Même au niveau du tourisme, alors que certains experts prédisaient des pertes en cas de non qualification des Bleus, on imagine mal des voyageurs annuler un séjour en France, première destination touristique mondiale, parce qu’elle ne s’est pas qualifiée à la Coupe du Monde.

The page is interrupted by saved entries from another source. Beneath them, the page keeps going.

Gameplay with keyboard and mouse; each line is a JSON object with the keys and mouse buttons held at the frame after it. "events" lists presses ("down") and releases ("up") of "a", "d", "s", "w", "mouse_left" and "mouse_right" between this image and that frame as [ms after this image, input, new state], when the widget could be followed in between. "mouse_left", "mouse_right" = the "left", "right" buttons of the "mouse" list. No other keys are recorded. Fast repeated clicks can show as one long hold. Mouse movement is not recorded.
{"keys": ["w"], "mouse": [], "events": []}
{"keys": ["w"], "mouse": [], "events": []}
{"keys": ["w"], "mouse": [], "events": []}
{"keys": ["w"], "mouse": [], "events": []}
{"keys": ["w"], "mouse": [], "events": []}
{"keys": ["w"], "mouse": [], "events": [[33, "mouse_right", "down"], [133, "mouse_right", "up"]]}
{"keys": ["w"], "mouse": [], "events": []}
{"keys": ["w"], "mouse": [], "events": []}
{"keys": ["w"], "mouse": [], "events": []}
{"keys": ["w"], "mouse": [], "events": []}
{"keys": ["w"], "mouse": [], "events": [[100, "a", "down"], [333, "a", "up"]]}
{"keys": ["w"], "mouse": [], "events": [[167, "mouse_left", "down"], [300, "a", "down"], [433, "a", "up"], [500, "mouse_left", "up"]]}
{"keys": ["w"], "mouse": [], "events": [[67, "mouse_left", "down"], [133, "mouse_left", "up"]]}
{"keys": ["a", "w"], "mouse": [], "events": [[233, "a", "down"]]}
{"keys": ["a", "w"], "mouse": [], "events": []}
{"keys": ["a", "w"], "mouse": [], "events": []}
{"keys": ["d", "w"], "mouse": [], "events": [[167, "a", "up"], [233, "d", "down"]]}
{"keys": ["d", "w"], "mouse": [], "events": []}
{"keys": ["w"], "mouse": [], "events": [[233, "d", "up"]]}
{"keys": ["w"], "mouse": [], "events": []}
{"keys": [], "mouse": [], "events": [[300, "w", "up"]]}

Le parallèle avec la politique est tentant. La métaphore du capitaine d’un navire en pleine tempête qui a su redresser la barre pour éviter le naufrage, a beaucoup été utilisée pour Didier Deschamps. « Un entraîneur, ça compte », s’est empressé de rappeler François Hollande, afin de rappeler l’importance du rôle de l’entraîneur dans la progression de son équipe (sous-entendre gouvernementale). Dans le genre opportuniste, Marine Le Pen a rappelé après la première défaite contre l’Ukraine que « l’ultralibéralisme appliqué au football, ça donne des résultats épouvantables ». Bref, c’est à une Coupe du Monde de la récupération politique que l’on a assisté.
Le foot est au contraire un exutoire. Comme l’a écrit Jean Giraudoux, « le sport est l’espéranto des races », et il permet d’oublier le marasme économique et l’instabilité politique.